短い課題 1
抜粋によると、キャップ82aはキャップホルダ112に対して何によって上方向に付勢されていますか。

抜粋
%%
説明

画像形成装置

【課題】キャッピング手段全体を記録ヘッドのノズル面に対して斜めに当接、離間させると、維持回復機構の構成が複雑になり、複数のキャップを1つの保持部材に備える場合に対応することができない。
【解決手段】記録ヘッド34のノズル面をキャッピングするキャップ82aは、キャップホルダ112に対してバネ201で上方向に付勢されて上下動可能に保持され、キャップ82aの長手方向両端部にはガイドピン210、211が設けられ、キャップホルダ212、213にはガイドピン210、211が移動自在に係合する係合穴212、213が形成され、キャップ82aの長手方向両端部の各ガイドピン210、211の天面側高さ位置が異なっていることで、非キャップ状態で、キャップ82aはキャップホルダ112に傾斜して保持されている。

【発明の詳細な説明】
【技術分野】
【0001】
本発明は画像形成装置に関し、特に液滴を吐出する記録ヘッド及びその維持回復機構を備える画像形成装置に関する。
【背景技術】
【0002】
プリンタ、ファクシミリ、複写装置、これらの複合機等の画像形成装置として、例えば、液体の液滴を吐出する液体吐出ヘッドで構成した記録ヘッドを含む液体吐出装置を用いて、媒体(以下「用紙」ともいうが材質を限定するものではなく、また、被記録媒体、記録媒体、転写材、記録紙なども同義で使用する。)を搬送しながら、液体を用紙に付着させて画像形成(記録、印刷、印写、印字も同義語で用いる。)を行うものがある。
%%
与えられた情報
%%
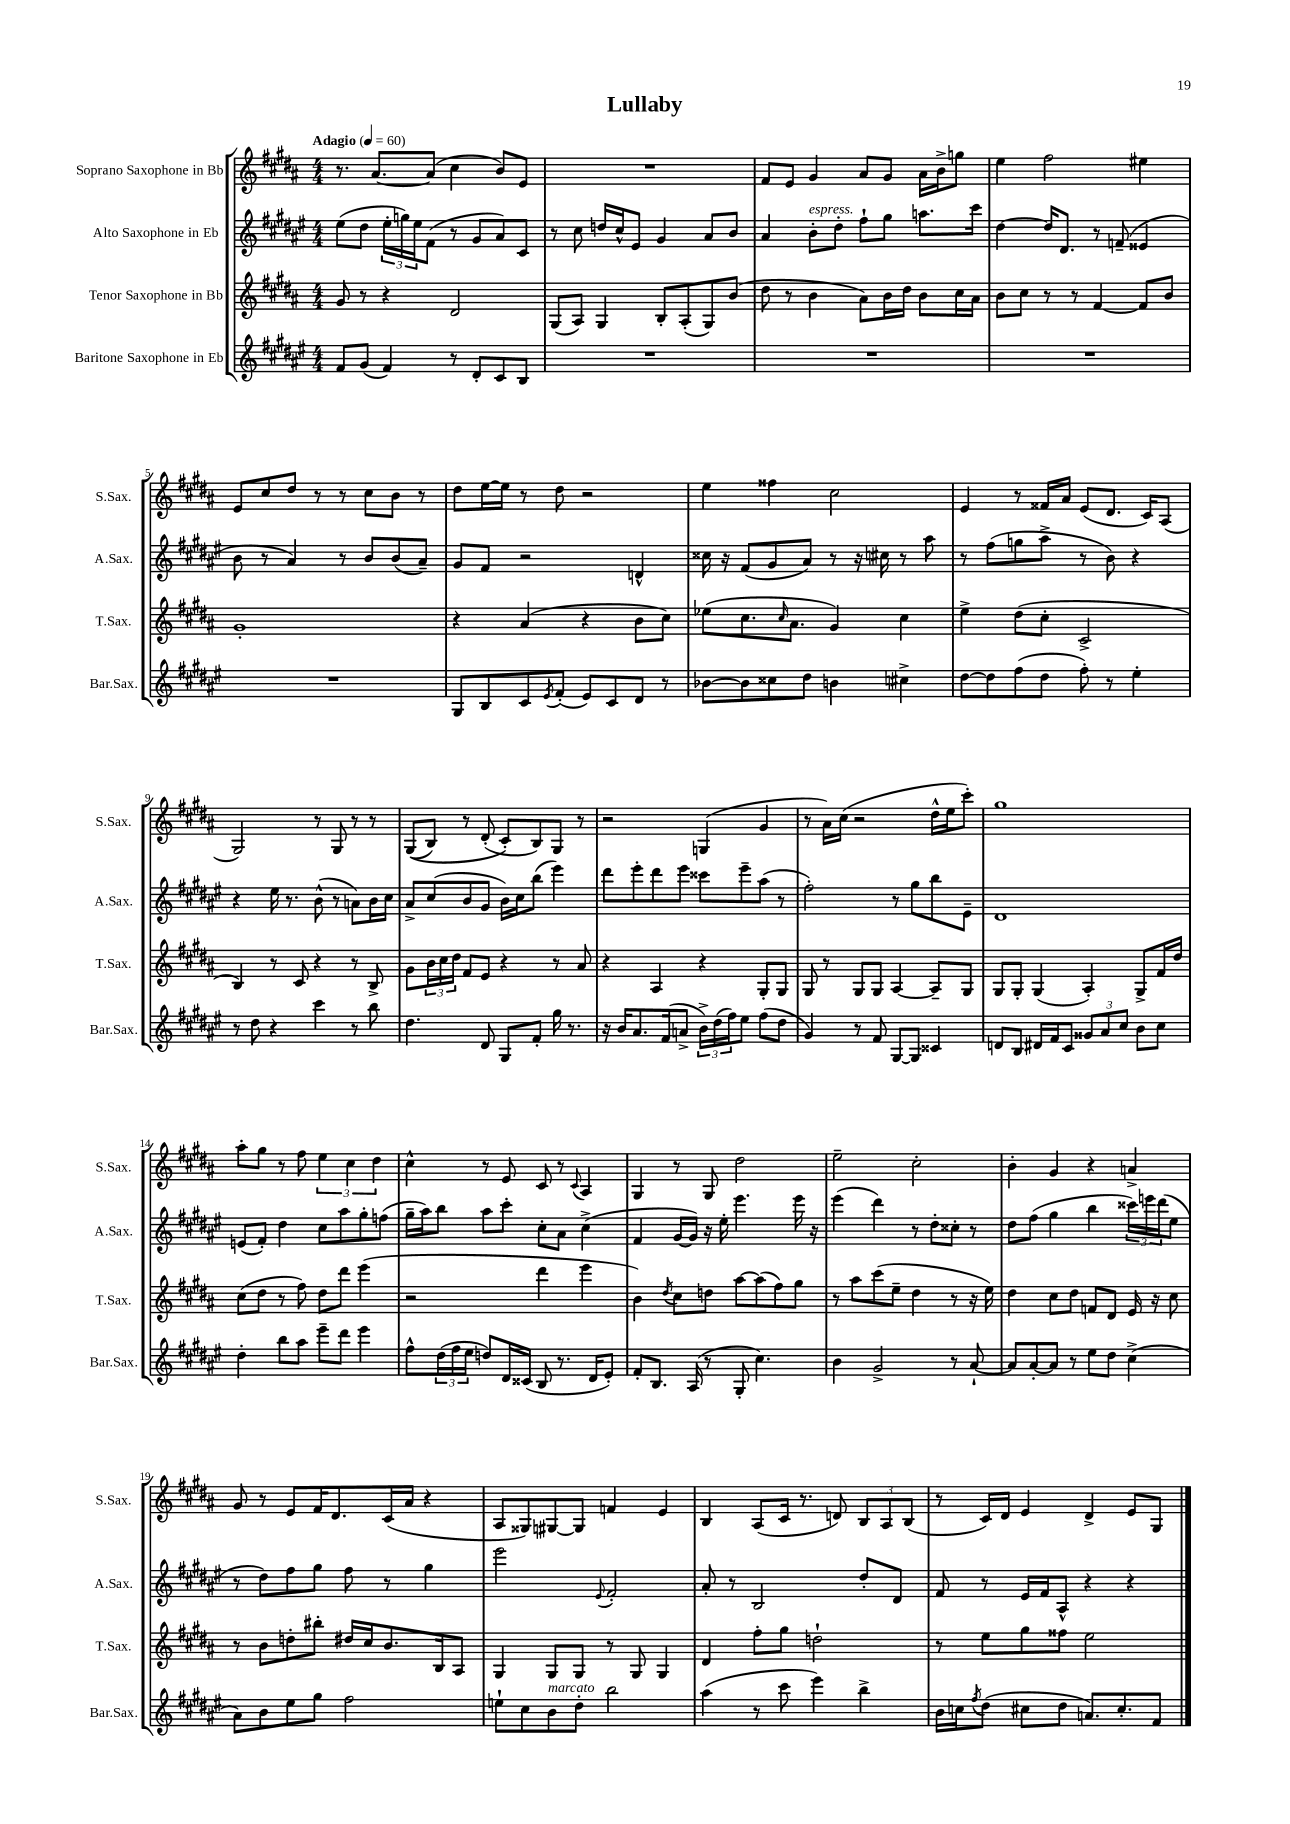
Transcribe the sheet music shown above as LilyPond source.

\header { title = "Lullaby" }
<<
\new StaffGroup <<
\new Staff = "s0" \with { instrumentName = "Soprano Saxophone in Bb" shortInstrumentName = "S.Sax." } {
    \clef treble \key b \major \numericTimeSignature \time 4/4 \tempo "Adagio" 4 = 60
    r8. ais'8.~ ais'8( cis''4 b'8) e'8 |
    R1 |
    fis'8 e'8 gis'4 ais'8 gis'8 ais'16 b'16-> g''8 |
    e''4 fis''2 eis''4 |
    e'8 cis''8 dis''8 r8 r8 cis''8 b'8 r8 |
    dis''8 e''16~ e''16 r8 dis''8 r2 |
    e''4 fisis''4 cis''2 |
    e'4 r8 fisis'16 ais'16 e'8( dis'8. cis'16) ais8( |
    gis2) r8 gis8 r8 r8 |
    gis8(\( b8) r8 dis'8-.( cis'8-.\) b8) gis8 r8 |
    r2 g4( gis'4 |
    r8 ais'16) cis''16( r2 dis''16-^ e''16 cis'''8-.) |
    gis''1 |
    ais''8-. gis''8 r8 fis''8 \tuplet 3/2 { e''4 cis''4 dis''4 } |
    cis''4-^ r8 e'8 cis'8 r8 \appoggiatura { cis'8 } ais4 |
    gis4 r8 gis8 dis''2 |
    e''2-- cis''2-. |
    b'4-. gis'4 r4 a'4-> |
    gis'8 r8 e'8 fis'16 dis'8. cis'16( ais'16 r4 |
    ais8 gisis8) gis8~ gis8 f'4 e'4 |
    b4 ais8( cis'16 r8. d'8) \tuplet 3/2 { b8 ais8 b8( } |
    r8 cis'16) dis'16 e'4 dis'4-> e'8 gis8 \bar "|." |
}
\new Staff = "s1" \with { instrumentName = "Alto Saxophone in Eb" shortInstrumentName = "A.Sax." } {
    \clef treble \key fis \major \numericTimeSignature \time 4/4
    eis''8( dis''8 \tuplet 3/2 { eis''16-. g''16) eis''16 } fis'8( r8 gis'8 ais'8) cis'8 |
    r8 cis''8 d''16 cis''16-^ eis'8 gis'4 ais'8 b'8 |
    ais'4 b'8-.^\markup { \italic "espress." } dis''8-. fis''8-! gis''8 a''8. cis'''16 |
    dis''4~ dis''16 dis'8. r8 f'8--( eisis'4 |
    b'8 r8 ais'4) r8 b'8 b'8( ais'8--) |
    gis'8 fis'8 r2 d'4-^ |
    cisis''16 r16 fis'8( gis'8 ais'8) r8 r16 cis''16 r8 ais''8 |
    r8 fis''8( g''8 ais''8-> r8 b'8) r4 |
    r4 eis''16 r8. b'8-^( r8 a'8) b'16 cis''16 |
    ais'8-> cis''8( b'8 gis'8 b'16) cis''16 b''8( eis'''4) |
    dis'''8 eis'''8-. dis'''8 eis'''8 cisis'''8 eis'''8-- ais''8( r8 |
    fis''2-.) r8 gis''8 b''8 eis'8-- |
    dis'1 |
    e'8( fis'8-.) dis''4 cis''8 ais''8 gis''8-. f''8( |
    gis''16-- ais''16) b''8 ais''8 cis'''8-. cis''8-. ais'8 cis''4->( |
    fis'4 gis'16~ gis'16) r16 eis''16-. eis'''4. eis'''16 r16 |
    eis'''4( dis'''4) r8 dis''8-. cisis''8-. r8 |
    dis''8 fis''8( gis''4 b''4 \tuplet 3/2 { cisis'''16) e'''16 dis'''16( } eis''8 |
    r8 dis''8) fis''8 gis''8 fis''8 r8 gis''4 |
    eis'''2 \appoggiatura { eis'8 } fis'2-. |
    ais'8-. r8 b2 dis''8-. dis'8 |
    fis'8 r8 eis'16 fis'16 ais8-^ r4 r4 \bar "|." |
}
\new Staff = "s2" \with { instrumentName = "Tenor Saxophone in Bb" shortInstrumentName = "T.Sax." } {
    \clef treble \key b \major \numericTimeSignature \time 4/4
    gis'8 r8 r4 dis'2 |
    gis8( ais8) gis4 b8-. ais8-.( gis8) b'8( |
    dis''8 r8 b'4 ais'8) b'16 dis''16 b'8 cis''16 ais'16 |
    b'8 cis''8 r8 r8 fis'4~ fis'8 b'8 |
    gis'1-. |
    r4 ais'4( r4 b'8 cis''8) |
    ees''8( cis''8. \grace { cis''16 } ais'8. gis'4) cis''4 |
    e''4-> dis''8( cis''8-. cis'2-> |
    b4) r8 cis'8 r4 r8 b8-> |
    gis'8 \tuplet 3/2 { b'16 cis''16 dis''16 } fis'8 e'8 r4 r8 ais'8 |
    r4 ais4 r4 gis8-. gis8 |
    gis8 r8 gis8 gis8 ais4~ ais8-- gis8 |
    gis8 gis8-. gis4( ais4-.) gis8-> fis'16 dis''16 |
    cis''8( dis''8 r8 fis''8) dis''8 dis'''8 e'''4( |
    r2 dis'''4 e'''4 |
    b'4) \acciaccatura { dis''8 } cis''8 d''8 ais''8~ ais''8( fis''8) gis''8 |
    r8 ais''8 cis'''8( e''8-- dis''4 r8 r16 e''16) |
    dis''4 cis''8 dis''8 f'8 dis'8 e'16 r16 cis''8 |
    r8 b'8 d''8-. bis''8-. dis''16 cis''16 b'8. b16 ais8 |
    gis4 gis8 gis8 r8 gis8 gis4 |
    dis'4 fis''8-. gis''8 d''2-! |
    r8 e''8 gis''8 fisis''8 e''2 \bar "|." |
}
\new Staff = "s3" \with { instrumentName = "Baritone Saxophone in Eb" shortInstrumentName = "Bar.Sax." } {
    \clef treble \key fis \major \numericTimeSignature \time 4/4
    fis'8 gis'8( fis'4) r8 dis'8-. cis'8 b8 |
    R1 |
    R1 |
    R1 |
    R1 |
    gis8 b8 cis'8 \acciaccatura { eis'8 } fis'8-.( eis'8) cis'8 dis'8 r8 |
    bes'8~ bes'8 cisis''8 dis''8 b'4 cis''4-> |
    dis''8~ dis''8 fis''8( dis''8 fis''8-.) r8 eis''4-. |
    r8 dis''8 r4 cis'''4 r8 b''8 |
    dis''4. dis'8 gis8 fis'8-. gis''16 r8. |
    r16 b'16 ais'8. fis'16( a'8-> \tuplet 3/2 { b'16->) dis''16( fis''16) } eis''8 fis''8( dis''8 |
    gis'4) r8 fis'8 gis8~ gis8 cisis'4 |
    d'8 b8 dis'16 fis'16 cis'8 \tuplet 3/2 { gisis'8 ais'8 cis''8 } b'8 cis''8 |
    dis''4-. b''8 ais''8 eis'''8-- dis'''8 eis'''4 |
    fis''8-^ \tuplet 3/2 { dis''16( fis''16 eis''16 } d''8) dis'16 cisis'16( b8 r8. dis'16 eis'8-.) |
    fis'8-. b8. ais16( r8 gis8-. cis''4.) |
    b'4 gis'2-> r8 ais'8~-! |
    ais'8 ais'8~-. ais'8 r8 eis''8 dis''8 cis''4->( |
    ais'8) b'8 eis''8 gis''8 fis''2 |
    e''8-! cis''8 b'8^\markup { \italic "marcato" } dis''8-. b''2 |
    ais''4( r8 cis'''8 eis'''4) b''4-> |
    b'16 c''16 \acciaccatura { fis''8 } dis''8( cis''8 dis''8 a'8.) cis''8.-. fis'8 \bar "|." |
}
>>
>>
%%
短い課題 2
レコードから、文字列「numericTimeSignature」を含む行をすべて抜き出してください。大文字と小文字は区別します。

解答 1
バネ201です。

解答 2
    \clef treble \key b \major \numericTimeSignature \time 4/4 \tempo "Adagio" 4 = 60
    \clef treble \key fis \major \numericTimeSignature \time 4/4
    \clef treble \key b \major \numericTimeSignature \time 4/4
    \clef treble \key fis \major \numericTimeSignature \time 4/4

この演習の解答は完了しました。